Of course I kept the books I cook from. I love cooking from other people's recipes. I don't do it as often as I used to, but I cook from cookbooks for many of the same reasons I did when I first started out in the kitchen, chief among them, to learn.
What was the first cookbook to really inspire you? I was given The New York Times Cookbook when I was married and it became my bible. I hadn't cooked before I got married (I got married when I was in college) and the book not only inspired me, but it taught me how to cook. The recipes for even the most exotic dishes were short and short on helpful hints and explanations—it was a time when authors assumed their readers grew up at the elbow of a good cook—but the range of recipes was so extraordinary that the dishes made me dream. Like the issues of Gourmet magazine at the time, the food came from around the world and making the recipes gave me the chance to taste foods from very foreign lands and cultures I hoped to get to know one day.
What cookbook would you recommend to beginner bakers? I credit Maida Heatter's Book of Great Desserts for teaching me how to bake. Her instructions are impeccable and she explains how everything is done and very often why, too. Her books are not new, but the recipes have become classics and the satisfaction that you get from succeeding with each sweet is a timeless pleasure.
Other favorite baking books? The books I love and use are all great for all the same reasons: The recipes are inspiring and they work. Among my favorite baking books are: Flo Braker's The Simple Art of Perfect Baking, Maida Heatter's cookbooks—all of them, Pierre Hermé's Secrets Gourmands, Gaston Lenotre's Lenotre's Desserts and Pastries, Paula Peck's The Art of Fine Baking, and Richard Sax's Classic Home Desserts.
Essential books for savory cooking:
- Julia Child's Mastering the Art of French Cooking (I use it today primarily for reference and for the pleasure of hearing Julia's voice through her writing)
- Marcella Hazan's Classic Italian Cook Book (genuine in every way)
- Richard Olney's Simple French Food (that the recipes are as lush as the writing is the great surprise)
- Jacques Pepin's older La Technique and La Methode and his newer Essential Pepin (even if I never skin a rabbit, I love knowing that I can learn to do it from a master)
- Anne Willan's The Country Cooking of France, actually just about everything Anne Willan has published is worth owning (she's a master of history and technique and her recipes are wonderfully well written)
- Paula Wolfert: anything and everything she's written (for the research, the passion, the authenticity, and the delicious food)
What newer cookbooks do you love?
- Donna Hay's books, particularly her new one, Fresh & Light, for its style, verve, and simplicity.
- Amanda Hesser's The Essential New York Times Cookbook, a brilliant edit of over 1,000 recipes from the newspaper.
- The Yotam Ottolenghi cookbooks, for the taste of another culture and the excitement of new flavors.
- Michael Ruhlman's Egg, for the intelligence and range of the book.
- Joe Yonan's Eat Your Vegetables, for the freshness he brings to vegetarian cooking.

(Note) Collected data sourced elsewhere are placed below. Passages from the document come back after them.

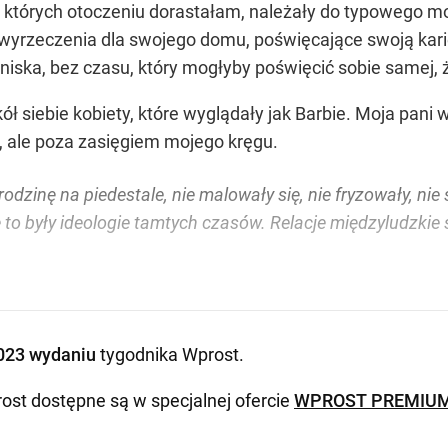
w których otoczeniu dorastałam, należały do typowego mo
a wyrzeczenia dla swojego domu, poświęcające swoją kar
ska, bez czasu, który mogłyby poświęcić sobie samej, ż
ół siebie kobiety, które wyglądały jak Barbie. Moja pa
y, ale poza zasięgiem mojego kręgu.
odzinę na piedestale, nie malowały się, nie fryzowały, n
to były ideologie tamtych czasów. Relacje międzyludzkie się
023 wydaniu
tygodnika Wprost
.
ost dostępne są w specjalnej ofercie
WPROST PREMIU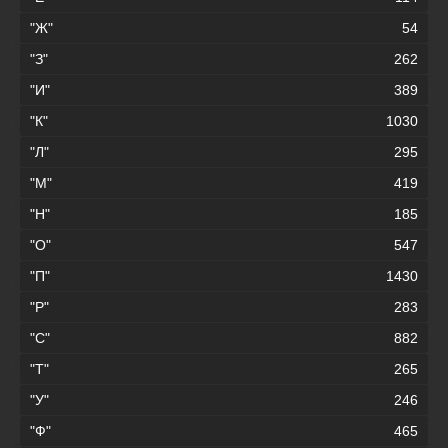
"Ж"
54
"З"
262
"И"
389
"К"
1030
"Л"
295
"М"
419
"Н"
185
"О"
547
"П"
1430
"Р"
283
"С"
882
"Т"
265
"У"
246
"Ф"
465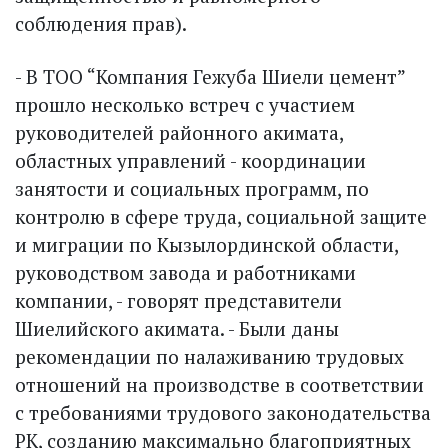
соблюдения прав).
- В ТОО “Компания Гежуба Шиели цемент”
прошло несколько встреч с участием
руководителей районного акимата,
областных управлений - координации
занятости и социальных программ, по
контролю в сфере труда, социальной защите
и миграции по Кызылординской области,
руководством завода и работниками
компании, - говорят представители
Шиелийского акимата. - Были даны
рекомендации по налаживанию трудовых
отношений на производстве в соответствии
с требованиями трудового законодательства
РК, созданию максимально благоприятных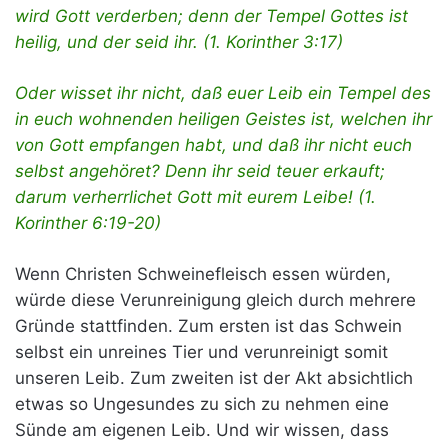
wird Gott verderben; denn der Tempel Gottes ist
heilig, und der seid ihr. (1. Korinther 3:17)
Oder wisset ihr nicht, daß euer Leib ein Tempel des
in euch wohnenden heiligen Geistes ist, welchen ihr
von Gott empfangen habt, und daß ihr nicht euch
selbst angehöret? Denn ihr seid teuer erkauft;
darum verherrlichet Gott mit eurem Leibe! (1.
Korinther 6:19-20)
Wenn Christen Schweinefleisch essen würden,
würde diese Verunreinigung gleich durch mehrere
Gründe stattfinden. Zum ersten ist das Schwein
selbst ein unreines Tier und verunreinigt somit
unseren Leib. Zum zweiten ist der Akt absichtlich
etwas so Ungesundes zu sich zu nehmen eine
Sünde am eigenen Leib. Und wir wissen, dass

The most prized cookbooks in your collection: I am attached to the collection of French-language cookbooks I've accumulated over the years and to the dozens of small cookbooks that I've bought in out-of-the-way villages in France. The village books are really more like pamphlets—think community cookbooks—and the recipes are often unreliable, but I love them for the memories of place that they evoke.